Sometimes, we look each other in the face for long hours. I know not what thought then arrests the cough upon her lips; she seems filled with a single idea, which suffices to keep her awake, to give her more life and more calmness. Her countenance grows tranquil, pink flushes appear upon her cheeks; her limbs beneath the bed clothes have less stiffness; Marie, under the influence of my glance, stretches herself out, shakes off the iron grasp of death. As for me, I am absorbed in her, I share her sufferings; little by little, it seems to me that I pass in through her half open lips and that I become a part of this sick creature; I experience a gentle and bitter sensation at languishing with her, at slowly sinking away; I feel the inexorable disease take possession of my entire body, shake me with increasing violence, in proportion as my glances penetrate deeper and deeper into those of Marie; I say to myself that I shall die simultaneously with her, and a great flood of joy sweeps through me.

Oh! what strange fascination and what wonderful pacification I experience! Death is powerful; it has biting temptations, irresistible attractions.

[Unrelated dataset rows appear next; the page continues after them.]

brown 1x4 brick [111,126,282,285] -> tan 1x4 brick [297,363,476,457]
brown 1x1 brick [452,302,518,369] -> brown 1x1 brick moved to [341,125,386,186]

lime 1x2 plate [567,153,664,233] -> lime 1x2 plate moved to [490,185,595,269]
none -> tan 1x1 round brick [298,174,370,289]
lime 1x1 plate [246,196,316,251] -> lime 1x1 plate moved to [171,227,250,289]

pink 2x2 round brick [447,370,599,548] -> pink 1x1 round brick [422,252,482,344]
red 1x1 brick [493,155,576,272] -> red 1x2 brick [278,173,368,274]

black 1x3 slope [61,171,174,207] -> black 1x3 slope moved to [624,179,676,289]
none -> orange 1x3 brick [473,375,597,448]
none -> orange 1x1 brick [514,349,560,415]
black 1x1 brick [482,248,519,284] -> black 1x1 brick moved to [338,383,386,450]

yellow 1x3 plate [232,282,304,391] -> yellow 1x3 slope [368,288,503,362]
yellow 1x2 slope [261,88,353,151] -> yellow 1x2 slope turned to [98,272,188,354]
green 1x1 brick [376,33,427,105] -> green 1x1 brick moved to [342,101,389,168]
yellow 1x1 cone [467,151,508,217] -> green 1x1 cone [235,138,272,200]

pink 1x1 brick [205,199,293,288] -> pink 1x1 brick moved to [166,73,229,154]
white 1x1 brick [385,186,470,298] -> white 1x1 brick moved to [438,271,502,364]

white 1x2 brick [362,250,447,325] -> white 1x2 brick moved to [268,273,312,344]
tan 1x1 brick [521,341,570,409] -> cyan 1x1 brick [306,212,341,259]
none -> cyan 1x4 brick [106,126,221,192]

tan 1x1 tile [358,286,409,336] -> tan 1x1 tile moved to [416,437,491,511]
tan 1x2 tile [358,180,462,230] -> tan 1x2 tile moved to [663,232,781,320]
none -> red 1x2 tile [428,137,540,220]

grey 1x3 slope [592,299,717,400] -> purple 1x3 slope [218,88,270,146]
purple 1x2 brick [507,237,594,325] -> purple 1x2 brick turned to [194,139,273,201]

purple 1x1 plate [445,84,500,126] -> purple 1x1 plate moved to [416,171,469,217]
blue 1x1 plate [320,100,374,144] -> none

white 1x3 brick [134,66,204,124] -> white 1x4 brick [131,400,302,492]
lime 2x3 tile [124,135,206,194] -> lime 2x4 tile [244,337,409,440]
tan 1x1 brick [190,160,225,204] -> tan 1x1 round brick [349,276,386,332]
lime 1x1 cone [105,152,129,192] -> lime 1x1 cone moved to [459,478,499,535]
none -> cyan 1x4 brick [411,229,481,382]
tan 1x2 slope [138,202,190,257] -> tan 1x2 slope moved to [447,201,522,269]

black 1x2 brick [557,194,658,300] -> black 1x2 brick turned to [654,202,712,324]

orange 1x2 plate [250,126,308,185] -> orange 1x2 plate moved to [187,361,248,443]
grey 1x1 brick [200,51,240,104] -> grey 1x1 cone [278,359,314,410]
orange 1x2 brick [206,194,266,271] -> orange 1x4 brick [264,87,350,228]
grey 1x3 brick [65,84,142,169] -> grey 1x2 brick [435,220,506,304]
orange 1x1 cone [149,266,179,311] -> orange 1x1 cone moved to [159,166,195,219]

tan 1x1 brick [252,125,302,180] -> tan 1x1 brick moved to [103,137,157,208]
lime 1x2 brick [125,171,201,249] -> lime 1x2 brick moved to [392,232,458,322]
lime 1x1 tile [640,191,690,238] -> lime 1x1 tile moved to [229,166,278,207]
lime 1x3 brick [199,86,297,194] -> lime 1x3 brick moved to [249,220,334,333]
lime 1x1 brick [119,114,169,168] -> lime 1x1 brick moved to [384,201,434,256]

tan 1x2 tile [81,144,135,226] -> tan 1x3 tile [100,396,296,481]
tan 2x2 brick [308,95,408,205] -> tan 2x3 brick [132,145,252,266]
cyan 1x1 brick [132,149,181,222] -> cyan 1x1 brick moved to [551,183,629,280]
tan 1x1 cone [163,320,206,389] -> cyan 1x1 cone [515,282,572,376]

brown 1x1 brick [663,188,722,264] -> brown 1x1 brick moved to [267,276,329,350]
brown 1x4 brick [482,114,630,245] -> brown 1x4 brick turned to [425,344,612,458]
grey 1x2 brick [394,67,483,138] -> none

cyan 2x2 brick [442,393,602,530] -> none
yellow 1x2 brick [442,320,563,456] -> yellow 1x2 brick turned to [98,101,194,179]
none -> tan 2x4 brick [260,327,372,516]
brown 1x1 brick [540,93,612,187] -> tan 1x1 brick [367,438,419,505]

One must not lean over the eyes of a dying creature, for they are full of light and so deep that their abysses make one dizzy. One wishes to see what those enlarged eyes behold, one is seized with frightful curiosity in regard to the unknown. Every time Marie looks at me, I desire to die, to leave this world with her, in order that I may know what she will know; I imagine that she is soliciting me, that she is begging me not to abandon her, that she is dreaming we will go away in company, taking the risk of the same annihilation or the same splendor.

Then, I forget, I forget Laurence. Though I see Laurence in everything, waking or sleeping — in the objects which surround me, in that which I eat and in that which I drink — I do not see Laurence in the depths of Marie’s eyes. I see there only that blue glimmer, paler now, which I saw one night while my lips touched the poor child’s lips. That blue glimmer does not speak to me of my love, does not speak to me of my grief; it is the only thing at which I can gaze without weeping. This is the reason I love Marie’s chamber, this is the reason I love the dying girl with her dilated eyes which have more purity, more gentleness, than the sky, for the sky, when I lift my face towards it, speaks to me of Laurence. I am about to lose myself in this oblivion, in this clear and serene light which is so pure. Perhaps, thereby, my heart will be cured.

When the night comes on and I can no longer see the blue glimmer in Marie’s eyes, I open the window, I gaze at the black wall. The square patch of yellow light is there, empty or peopled, still and sad or filled with silent movements. I feel a sharp sensation on finding myself again, after several hours of forgetfulness, face to face with reality, face to face with my jealousy and my anguish. Every evening, I recommence the painful and colossal task of giving a meaning to those dark stains which increase in size and roll in a bewildering way over the surface of the wall. I have converted this search into a dolorous recreation. I apply myself to it with an anxious patience, an obstinacy full of fever, and each night I am drawn back to the window, though I promise myself daily that I will no longer risk my reason there.

CHAPTER XXVII.

MARIE’S DEATH.

I HAVE reached that plenitude of despair which is almost rest. I cannot suffer additionally; this certainty that nothing can augment my tears is a solace. My being has torn itself to such an extent that it has stopped in pity. To-day, I can only wipe away my tears.

And yet I feel that I have need of Heaven to be cured. I have the brutishness of pain, I have not the tranquil joy of health. If my wounds cannot be enlarged, they cannot remain open, bleeding drop by drop, with inexorable suffering.

Brothers, the hand which is to close them is a terrible hand, the hand of death and truth.